Pourquoi en irait-il autrement quand l’OMC insiste sur l’importance du bon fonctionnement du commerce mondial pour surmonter la crise et que l’OCDE – qui comme d’habitude prétend ne publier que des avis personnels d’experts ou « d’influenceurs » – nous explique dans une tribune du 7 avril 2020 que l’avenir c’est l’hospitalisation à domicile, la télémédecine, la généralisation du dossier médical électronique, etc., c’est-à-dire qu’elle confirme ses orientations antérieures ? Pourtant elle reconnaît que 17 % des habitants de ses 23 pays membres renoncent aux soins en raison de coûts trop élevés.

Quant à l’épisode de la crise économique qui s’était amorcée en décembre 2019, le covid-19 ne viendrait-il pas exonérer les capitalistes de leurs responsabilités ? Et puis, les centaines de milliards d’euros ou de dollars déversés par les banques centrales sur les « marchés financiers » se pareront désormais des vertus de la bonne cause : l’urgence sanitaire.

Les travailleurs n’ont pas dit leur dernier mot

En attendant, le retour en force de l’austérité renforcée pour payer la dette ? Les travailleurs n’ont pas dit leur dernier mot et dans cette dernière période ils ont beaucoup appris. (voir Partout dans le monde, les travailleurs en première ligne)

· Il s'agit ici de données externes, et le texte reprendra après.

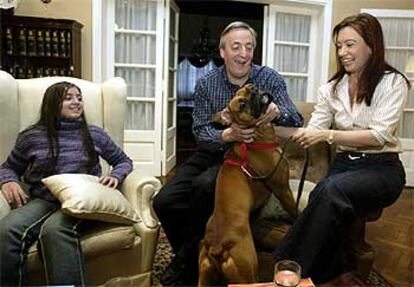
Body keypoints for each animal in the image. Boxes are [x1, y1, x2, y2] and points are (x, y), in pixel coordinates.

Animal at [198, 84, 298, 286]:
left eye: (247, 88)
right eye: (242, 104)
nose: (253, 89)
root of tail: (217, 245)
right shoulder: (283, 189)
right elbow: (295, 210)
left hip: (204, 274)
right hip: (248, 273)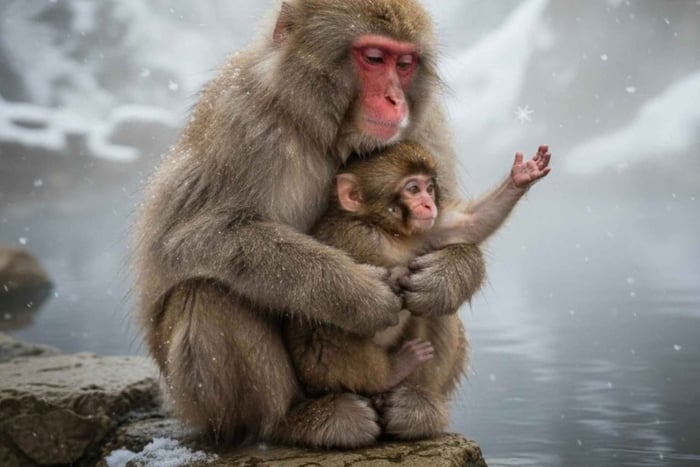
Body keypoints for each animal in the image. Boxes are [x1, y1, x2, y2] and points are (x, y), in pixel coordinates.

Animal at [132, 0, 487, 449]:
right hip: (198, 402)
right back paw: (294, 421)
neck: (332, 134)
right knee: (207, 292)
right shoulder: (240, 119)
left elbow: (449, 228)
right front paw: (357, 295)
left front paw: (444, 277)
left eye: (405, 64)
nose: (395, 100)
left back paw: (413, 403)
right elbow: (188, 239)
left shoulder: (428, 126)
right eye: (374, 58)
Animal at [285, 141, 551, 439]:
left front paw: (521, 177)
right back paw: (390, 372)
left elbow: (466, 226)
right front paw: (395, 277)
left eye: (429, 187)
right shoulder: (353, 236)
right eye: (413, 189)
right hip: (317, 371)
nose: (428, 203)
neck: (383, 229)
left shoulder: (423, 232)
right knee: (331, 328)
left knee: (425, 308)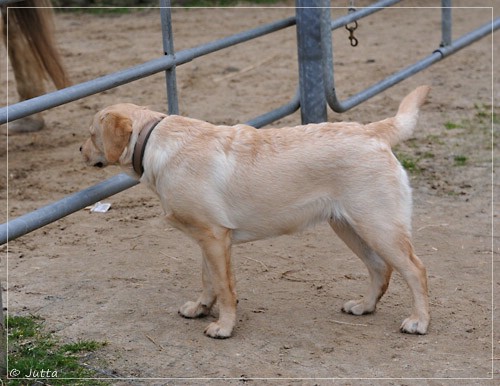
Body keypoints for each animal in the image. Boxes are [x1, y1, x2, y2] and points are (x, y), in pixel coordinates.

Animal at [81, 86, 430, 340]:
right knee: (379, 269)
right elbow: (208, 279)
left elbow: (225, 288)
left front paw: (224, 327)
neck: (155, 143)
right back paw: (364, 306)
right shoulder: (209, 239)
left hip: (379, 227)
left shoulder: (214, 237)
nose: (80, 150)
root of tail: (371, 132)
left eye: (92, 133)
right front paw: (200, 308)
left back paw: (418, 322)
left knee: (415, 269)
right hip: (349, 226)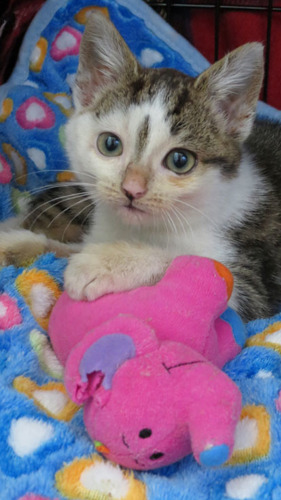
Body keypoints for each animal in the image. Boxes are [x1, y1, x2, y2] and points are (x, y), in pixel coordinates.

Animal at [0, 14, 280, 324]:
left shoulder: (255, 288)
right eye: (110, 144)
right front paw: (15, 244)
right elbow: (64, 248)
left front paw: (105, 262)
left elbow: (192, 262)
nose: (131, 189)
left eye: (180, 161)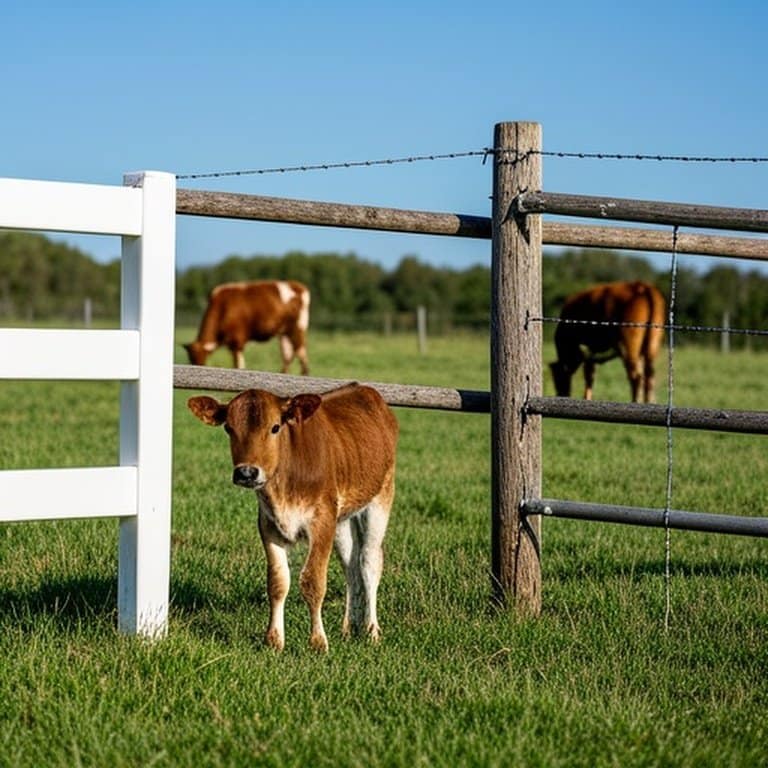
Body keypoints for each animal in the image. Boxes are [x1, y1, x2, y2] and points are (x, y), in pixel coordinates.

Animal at [188, 382, 398, 652]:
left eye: (275, 427)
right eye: (228, 428)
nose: (246, 473)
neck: (282, 489)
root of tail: (363, 388)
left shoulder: (321, 523)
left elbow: (313, 581)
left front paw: (318, 642)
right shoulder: (269, 526)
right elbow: (277, 582)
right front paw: (274, 640)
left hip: (380, 498)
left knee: (369, 561)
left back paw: (372, 631)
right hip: (341, 520)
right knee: (350, 566)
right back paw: (348, 628)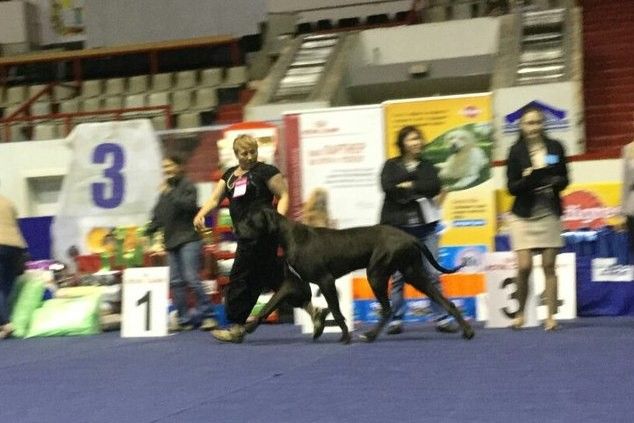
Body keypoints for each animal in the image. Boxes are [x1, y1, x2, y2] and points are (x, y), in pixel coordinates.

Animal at [237, 208, 475, 343]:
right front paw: (246, 328)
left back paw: (370, 335)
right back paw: (467, 331)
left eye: (250, 220)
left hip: (376, 275)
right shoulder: (292, 284)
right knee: (446, 302)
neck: (288, 236)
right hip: (413, 274)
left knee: (388, 309)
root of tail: (411, 237)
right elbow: (268, 306)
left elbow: (336, 311)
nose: (237, 231)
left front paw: (345, 336)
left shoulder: (325, 280)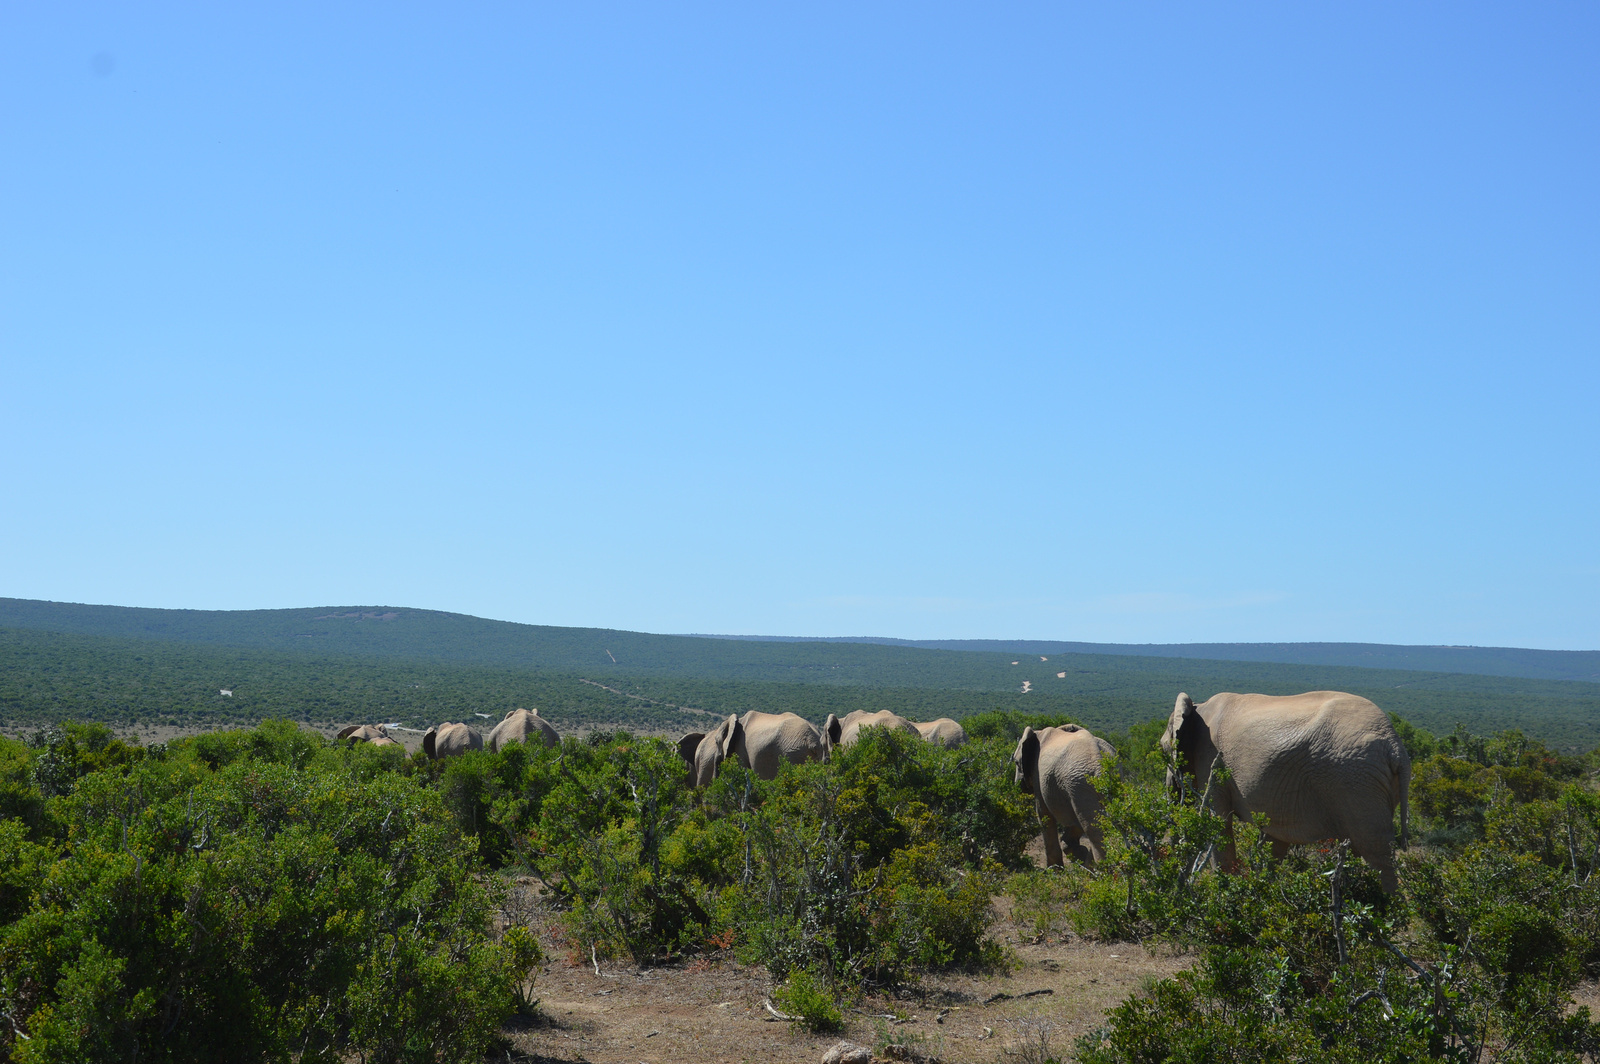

D’après un journal suisse, sa rhétorique guerrière fait courir à Macron « un risque pour ce libéral convaincu à la tête d’un État auquel les Français demandent tout et tout de suite : nationaliser in fine à tour de bras pour éviter le crash et sauver ce qui peut l’être du système dans une France « transformée » non par ses décisions, mais par un coronavirus en gilet jaune » (Le Temps, 2 avril 20202).